On Youth and Violence: “I guess I’m everything they say I am, all right. I haven’t any friends. That’s supposed to prove I’m abnormal. But everyone I know is either shouting or dancing around like wild or beating up one another. Do you notice how people hurt each other nowadays? I’m afraid of children my own age. They kill each other. Did it always use to be that way? My uncle says no. Six of my friends have been shot in the last year alone. Ten of them died in car wrecks. I’m afraid of them and they don’t like me because I’m afraid. My uncle says his grandfather remembered when children didn’t kill each other. But that was a long time ago when they had things different. They believed in responsibility, my uncle says.”

On Communication and Culture: “Sometimes I sneak around and listen in subways. Or I listen at soda fountains, and do you know what?…People don’t talk about anything….No, not anything. They name a lot of cars or clothes or swimming pools mostly and say how swell! But they all say the same things and nobody says anything different from anyone else. And most of the time in the caves they have the joke boxes on and the same jokes most of the time, or the musical wall lit and all the colored patterns running up and down, but it’s only color and all abstract. And at the museums, have you ever been? All abstract. That’s all there is now. My uncle says it was different once. A long time back sometimes pictures said things or even showed people.

Are these not conversations we would be having today? And all of them were written in 1950. That says a lot about our world, doesn’t it?

One of my favorite parts in the book is this: “But most of all…I like to watch people. Sometimes I ride the subway all day and look at them and listen to them. I just want to figure out who they are and what they want and where they’re going.” I think we can all learn something from this. It reminds me of a photo I recently saw of a majestic view of the Grand Canyon, and in the foreground of the photo was a sign that read, “One minute. Don’t read. Don’t talk. No photos…just look and see.” Be still. Slow down and really see what is in front of you. Slow down and really hear what God is speaking in your soul. Slow down and really think about what is happening around you. We often move so fast that we don’t have time to truly see, hear, or think about anything, particularly the things that really matter. Don’t worry about keeping up with everyone else, and don’t be content with just being like everyone else. You can’t do it all, but you can do something. We live in a severely misguided world, but we move too fast to even recognize this, much less come up with solutions to try to fix it.
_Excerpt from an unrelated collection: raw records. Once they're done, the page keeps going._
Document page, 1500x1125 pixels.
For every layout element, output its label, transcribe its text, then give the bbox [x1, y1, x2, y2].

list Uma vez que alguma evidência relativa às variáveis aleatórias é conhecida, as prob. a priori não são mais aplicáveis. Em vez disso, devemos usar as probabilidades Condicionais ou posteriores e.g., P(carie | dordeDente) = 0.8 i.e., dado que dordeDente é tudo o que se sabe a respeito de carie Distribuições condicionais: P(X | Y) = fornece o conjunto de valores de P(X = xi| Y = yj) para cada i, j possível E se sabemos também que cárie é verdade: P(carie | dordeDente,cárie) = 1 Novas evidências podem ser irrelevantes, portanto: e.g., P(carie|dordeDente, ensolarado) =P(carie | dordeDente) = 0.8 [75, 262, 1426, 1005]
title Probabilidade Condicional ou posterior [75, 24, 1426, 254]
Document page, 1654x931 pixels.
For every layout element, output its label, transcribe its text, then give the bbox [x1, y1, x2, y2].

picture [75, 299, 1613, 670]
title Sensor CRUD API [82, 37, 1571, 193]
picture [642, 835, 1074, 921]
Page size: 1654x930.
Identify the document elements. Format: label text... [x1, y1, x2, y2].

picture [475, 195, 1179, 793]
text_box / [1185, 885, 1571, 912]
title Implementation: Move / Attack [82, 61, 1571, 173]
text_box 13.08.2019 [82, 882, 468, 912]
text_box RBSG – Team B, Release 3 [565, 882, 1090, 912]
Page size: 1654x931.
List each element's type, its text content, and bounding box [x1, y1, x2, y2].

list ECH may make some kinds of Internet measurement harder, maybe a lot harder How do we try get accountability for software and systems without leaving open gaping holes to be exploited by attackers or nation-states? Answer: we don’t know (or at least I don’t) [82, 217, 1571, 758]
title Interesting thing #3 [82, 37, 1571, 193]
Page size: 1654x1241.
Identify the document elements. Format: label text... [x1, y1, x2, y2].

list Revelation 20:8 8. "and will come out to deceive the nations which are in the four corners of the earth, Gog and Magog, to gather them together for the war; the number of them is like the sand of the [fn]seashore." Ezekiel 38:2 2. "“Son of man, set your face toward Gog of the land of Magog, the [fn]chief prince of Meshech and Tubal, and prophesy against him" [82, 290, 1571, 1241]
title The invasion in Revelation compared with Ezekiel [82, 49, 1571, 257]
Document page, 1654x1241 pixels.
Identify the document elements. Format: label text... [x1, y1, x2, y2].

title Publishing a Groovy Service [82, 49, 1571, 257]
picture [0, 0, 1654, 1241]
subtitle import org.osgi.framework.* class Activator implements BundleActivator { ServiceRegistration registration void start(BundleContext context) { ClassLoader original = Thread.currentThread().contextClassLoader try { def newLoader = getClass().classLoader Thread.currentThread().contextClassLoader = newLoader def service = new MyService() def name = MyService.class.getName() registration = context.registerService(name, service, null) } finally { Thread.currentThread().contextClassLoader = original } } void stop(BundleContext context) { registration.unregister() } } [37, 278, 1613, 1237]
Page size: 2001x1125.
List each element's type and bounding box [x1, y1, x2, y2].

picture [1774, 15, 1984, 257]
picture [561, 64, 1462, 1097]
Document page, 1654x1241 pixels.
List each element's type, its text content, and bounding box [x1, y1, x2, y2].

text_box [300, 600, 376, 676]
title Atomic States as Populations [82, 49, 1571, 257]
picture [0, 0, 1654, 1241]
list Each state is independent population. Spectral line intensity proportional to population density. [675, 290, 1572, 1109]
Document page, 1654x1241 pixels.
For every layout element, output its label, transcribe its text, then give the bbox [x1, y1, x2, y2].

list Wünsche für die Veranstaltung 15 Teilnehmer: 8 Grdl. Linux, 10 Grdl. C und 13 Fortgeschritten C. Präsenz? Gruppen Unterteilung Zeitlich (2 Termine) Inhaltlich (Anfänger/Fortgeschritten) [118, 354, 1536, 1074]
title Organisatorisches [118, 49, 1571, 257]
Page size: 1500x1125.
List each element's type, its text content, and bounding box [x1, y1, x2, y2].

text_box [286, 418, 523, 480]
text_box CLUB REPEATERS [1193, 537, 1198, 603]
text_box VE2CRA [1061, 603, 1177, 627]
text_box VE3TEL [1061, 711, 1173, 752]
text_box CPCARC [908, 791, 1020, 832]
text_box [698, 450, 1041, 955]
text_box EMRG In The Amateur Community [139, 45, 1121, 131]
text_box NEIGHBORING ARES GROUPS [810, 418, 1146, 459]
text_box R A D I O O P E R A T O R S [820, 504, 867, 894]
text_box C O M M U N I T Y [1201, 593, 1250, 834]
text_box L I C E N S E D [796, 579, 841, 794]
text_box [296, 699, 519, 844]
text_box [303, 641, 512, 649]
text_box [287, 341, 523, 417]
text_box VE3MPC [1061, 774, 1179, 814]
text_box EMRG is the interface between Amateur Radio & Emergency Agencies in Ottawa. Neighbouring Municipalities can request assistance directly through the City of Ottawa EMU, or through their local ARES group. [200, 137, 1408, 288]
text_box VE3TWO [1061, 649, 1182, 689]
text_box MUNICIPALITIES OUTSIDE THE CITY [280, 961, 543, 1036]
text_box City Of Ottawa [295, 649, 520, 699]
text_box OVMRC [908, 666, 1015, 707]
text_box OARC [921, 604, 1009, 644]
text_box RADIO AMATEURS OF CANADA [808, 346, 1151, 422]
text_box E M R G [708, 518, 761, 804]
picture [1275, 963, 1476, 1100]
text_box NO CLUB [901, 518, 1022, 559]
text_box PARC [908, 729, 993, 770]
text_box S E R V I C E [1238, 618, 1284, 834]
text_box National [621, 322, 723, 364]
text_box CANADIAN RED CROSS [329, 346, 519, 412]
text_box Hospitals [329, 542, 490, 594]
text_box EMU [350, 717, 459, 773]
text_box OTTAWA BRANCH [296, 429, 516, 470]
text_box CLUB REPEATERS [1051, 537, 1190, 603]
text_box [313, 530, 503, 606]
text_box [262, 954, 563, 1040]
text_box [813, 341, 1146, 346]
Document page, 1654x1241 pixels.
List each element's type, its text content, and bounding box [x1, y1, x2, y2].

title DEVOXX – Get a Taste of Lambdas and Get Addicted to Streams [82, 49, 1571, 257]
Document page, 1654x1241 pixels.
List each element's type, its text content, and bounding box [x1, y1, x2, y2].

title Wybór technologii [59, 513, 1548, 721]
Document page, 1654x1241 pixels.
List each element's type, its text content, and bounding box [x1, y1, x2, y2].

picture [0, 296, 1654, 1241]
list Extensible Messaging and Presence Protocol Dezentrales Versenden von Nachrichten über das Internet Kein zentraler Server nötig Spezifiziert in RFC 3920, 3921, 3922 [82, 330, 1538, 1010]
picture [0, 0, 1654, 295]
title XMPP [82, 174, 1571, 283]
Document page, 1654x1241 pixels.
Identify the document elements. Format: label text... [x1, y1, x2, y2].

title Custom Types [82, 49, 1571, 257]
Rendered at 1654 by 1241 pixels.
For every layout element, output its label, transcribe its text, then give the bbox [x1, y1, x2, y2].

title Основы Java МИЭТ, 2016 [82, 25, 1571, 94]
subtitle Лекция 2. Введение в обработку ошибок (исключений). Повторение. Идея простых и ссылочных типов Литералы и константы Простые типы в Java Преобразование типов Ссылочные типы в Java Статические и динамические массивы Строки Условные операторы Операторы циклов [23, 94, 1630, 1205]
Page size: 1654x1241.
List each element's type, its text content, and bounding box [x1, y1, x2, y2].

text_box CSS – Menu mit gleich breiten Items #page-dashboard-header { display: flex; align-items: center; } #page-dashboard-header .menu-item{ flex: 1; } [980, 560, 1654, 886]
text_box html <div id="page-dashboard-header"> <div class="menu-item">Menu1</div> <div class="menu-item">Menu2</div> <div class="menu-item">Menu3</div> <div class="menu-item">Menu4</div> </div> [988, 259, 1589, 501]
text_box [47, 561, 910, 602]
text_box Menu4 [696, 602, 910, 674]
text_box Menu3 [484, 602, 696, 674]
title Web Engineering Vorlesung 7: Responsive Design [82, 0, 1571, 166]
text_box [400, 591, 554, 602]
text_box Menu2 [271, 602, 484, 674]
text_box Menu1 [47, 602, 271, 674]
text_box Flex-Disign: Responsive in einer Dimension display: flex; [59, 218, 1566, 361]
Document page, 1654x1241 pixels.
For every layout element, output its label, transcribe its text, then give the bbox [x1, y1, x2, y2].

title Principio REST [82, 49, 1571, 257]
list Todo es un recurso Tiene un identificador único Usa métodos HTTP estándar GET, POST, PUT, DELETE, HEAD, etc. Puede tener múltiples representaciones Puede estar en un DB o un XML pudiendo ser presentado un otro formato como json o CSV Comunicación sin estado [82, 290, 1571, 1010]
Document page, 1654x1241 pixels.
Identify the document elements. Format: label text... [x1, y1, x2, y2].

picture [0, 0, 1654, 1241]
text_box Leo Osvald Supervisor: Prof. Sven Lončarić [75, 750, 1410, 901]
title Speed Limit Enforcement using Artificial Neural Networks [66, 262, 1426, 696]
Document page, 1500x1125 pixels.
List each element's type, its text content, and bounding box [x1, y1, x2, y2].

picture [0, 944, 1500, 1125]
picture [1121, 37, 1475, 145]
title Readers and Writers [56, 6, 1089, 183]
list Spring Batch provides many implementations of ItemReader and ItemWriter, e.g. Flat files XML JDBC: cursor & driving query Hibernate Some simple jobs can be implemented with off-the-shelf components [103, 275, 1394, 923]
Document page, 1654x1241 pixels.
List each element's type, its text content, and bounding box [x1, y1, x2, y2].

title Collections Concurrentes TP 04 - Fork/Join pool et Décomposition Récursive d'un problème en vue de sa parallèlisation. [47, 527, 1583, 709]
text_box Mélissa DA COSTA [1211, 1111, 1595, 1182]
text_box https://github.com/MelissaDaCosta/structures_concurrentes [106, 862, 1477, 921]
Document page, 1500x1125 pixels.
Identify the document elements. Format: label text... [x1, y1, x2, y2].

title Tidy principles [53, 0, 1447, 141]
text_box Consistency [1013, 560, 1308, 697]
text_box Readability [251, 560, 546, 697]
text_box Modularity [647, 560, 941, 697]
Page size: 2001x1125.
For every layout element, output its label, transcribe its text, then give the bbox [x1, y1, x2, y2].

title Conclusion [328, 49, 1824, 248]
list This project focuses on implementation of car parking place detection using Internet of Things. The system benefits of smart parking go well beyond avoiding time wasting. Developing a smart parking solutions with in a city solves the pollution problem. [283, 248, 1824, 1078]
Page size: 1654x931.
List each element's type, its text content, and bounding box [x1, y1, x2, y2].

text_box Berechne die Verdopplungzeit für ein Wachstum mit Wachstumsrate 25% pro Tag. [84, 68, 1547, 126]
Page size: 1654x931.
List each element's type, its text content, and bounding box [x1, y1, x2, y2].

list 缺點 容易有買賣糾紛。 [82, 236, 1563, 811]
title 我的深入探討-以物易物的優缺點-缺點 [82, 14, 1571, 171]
Fahrenheit 451 is the temperature at which book paper catches fire and burns. What level of evil will we have to hit before this world catches fire and burns? Does anyone ever think about that? Does anyone care? Towards the latter part of the book, the protagonist says, “I saw the way things were going, a long time back. I said nothing. I’m one of the innocents who could have spoken up and out when no one would listen to the ‘guilty,’ but I did not speak and thus became guilty myself.” Don’t be like him. Speak the truth even if your voice shakes, even if the words come out wrong, even if you think no one is listening. The world needs to hear your voice and see your example now more than ever. Each one can reach one…or hundreds…or millions…when you are on the side of truth.